Materials provided:
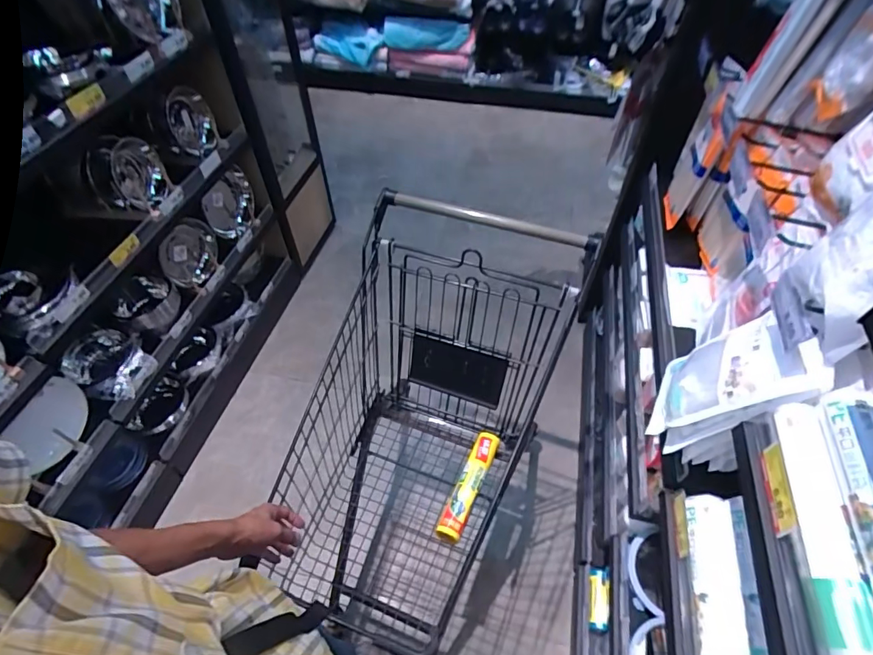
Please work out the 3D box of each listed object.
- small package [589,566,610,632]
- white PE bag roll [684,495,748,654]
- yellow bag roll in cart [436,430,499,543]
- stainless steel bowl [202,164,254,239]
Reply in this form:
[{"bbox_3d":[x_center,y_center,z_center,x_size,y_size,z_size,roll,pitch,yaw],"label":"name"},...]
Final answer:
[{"bbox_3d":[0.403,0.667,1.131,0.040,0.047,0.142,12,52,9],"label":"small package"},{"bbox_3d":[0.382,0.375,0.615,0.056,0.051,0.303,10,52,8],"label":"white PE bag roll"},{"bbox_3d":[0.073,0.360,1.045,0.055,0.059,0.270,20,54,15],"label":"yellow bag roll in cart"},{"bbox_3d":[-0.703,-0.412,1.548,0.079,0.181,0.188,12,52,10],"label":"stainless steel bowl"}]

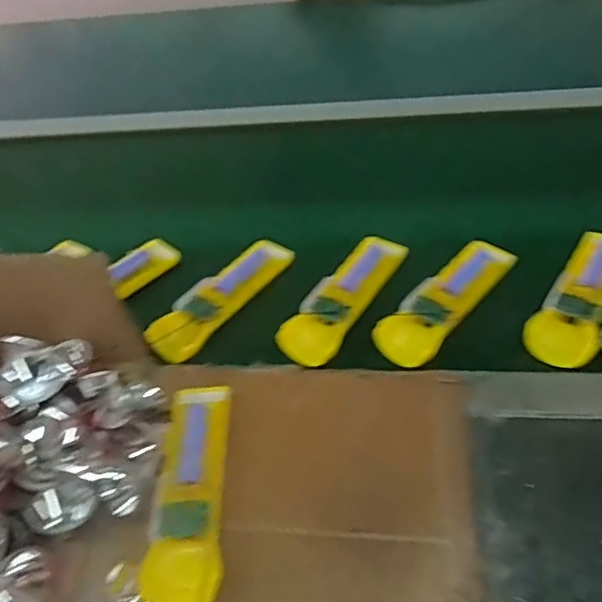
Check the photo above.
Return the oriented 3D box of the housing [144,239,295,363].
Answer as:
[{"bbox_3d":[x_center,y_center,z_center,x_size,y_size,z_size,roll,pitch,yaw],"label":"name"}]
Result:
[{"bbox_3d":[-0.079,-0.006,0.582,0.051,0.024,0.172,29,59,28],"label":"housing"}]

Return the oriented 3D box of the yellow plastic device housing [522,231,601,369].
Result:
[{"bbox_3d":[0.254,-0.006,0.522,0.054,0.018,0.157,25,57,26],"label":"yellow plastic device housing"}]

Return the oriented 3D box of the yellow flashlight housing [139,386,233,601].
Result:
[{"bbox_3d":[-0.081,0.138,0.439,0.053,0.025,0.164,-3,49,5],"label":"yellow flashlight housing"}]

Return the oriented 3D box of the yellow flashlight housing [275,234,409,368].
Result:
[{"bbox_3d":[0.043,-0.006,0.561,0.051,0.019,0.169,26,57,26],"label":"yellow flashlight housing"}]

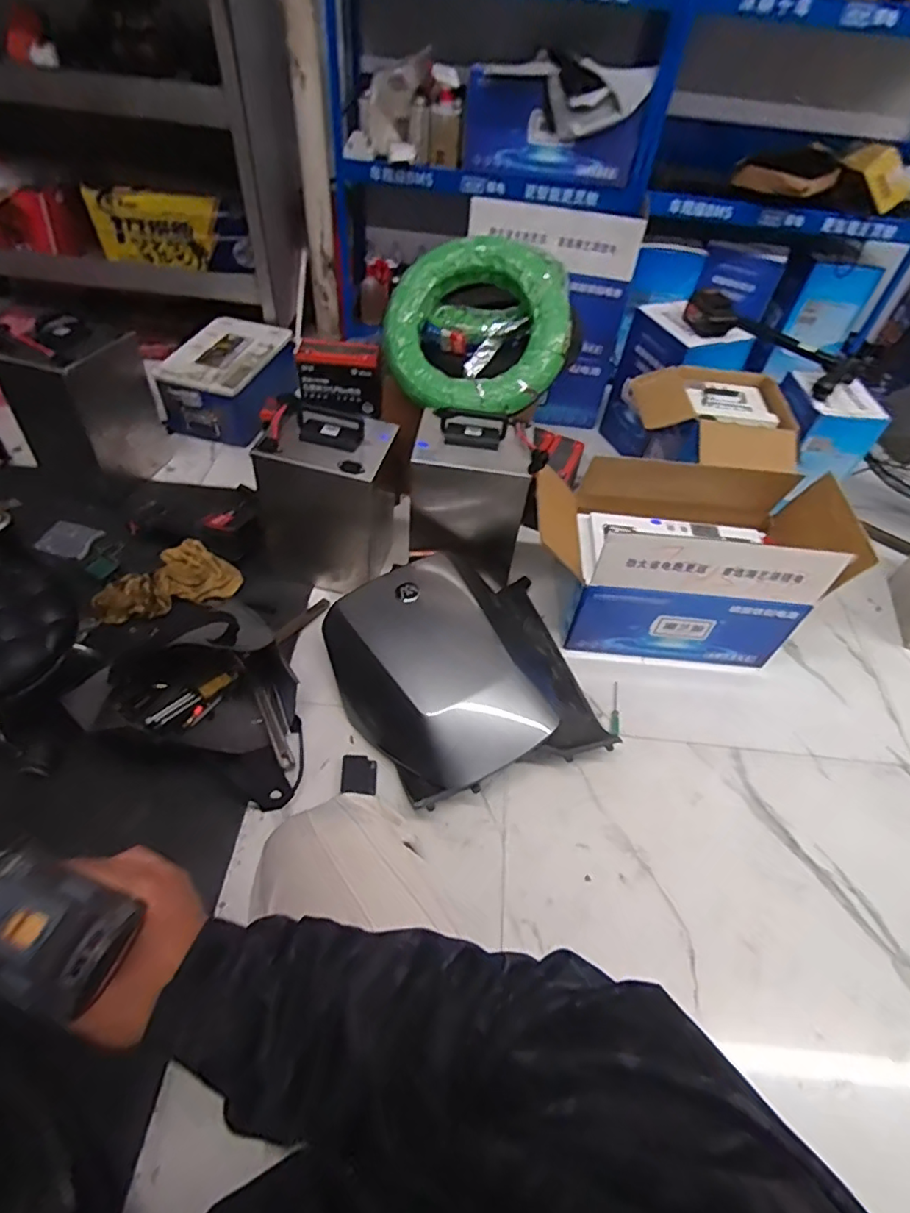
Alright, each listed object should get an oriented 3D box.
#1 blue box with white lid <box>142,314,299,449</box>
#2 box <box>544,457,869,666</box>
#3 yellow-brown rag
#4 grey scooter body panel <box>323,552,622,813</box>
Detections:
[{"bbox_3d":[-0.601,-0.622,1.580,0.294,0.178,0.346,14,51,6],"label":"blue box with white lid"},{"bbox_3d":[0.437,-0.094,1.182,0.566,0.323,0.292,7,51,0],"label":"box"},{"bbox_3d":[-0.601,-0.054,1.203,0.276,0.084,0.146,-20,56,-20],"label":"yellow-brown rag"},{"bbox_3d":[0.003,0.089,1.093,0.439,0.157,0.500,-15,53,-17],"label":"grey scooter body panel"}]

Work order: Find every line of the data that includes the string "pitch". Copy each of those lines.

Response to this exercise:
[{"bbox_3d":[x_center,y_center,z_center,x_size,y_size,z_size,roll,pitch,yaw],"label":"name"},...]
[{"bbox_3d":[x_center,y_center,z_center,x_size,y_size,z_size,roll,pitch,yaw],"label":"name"}]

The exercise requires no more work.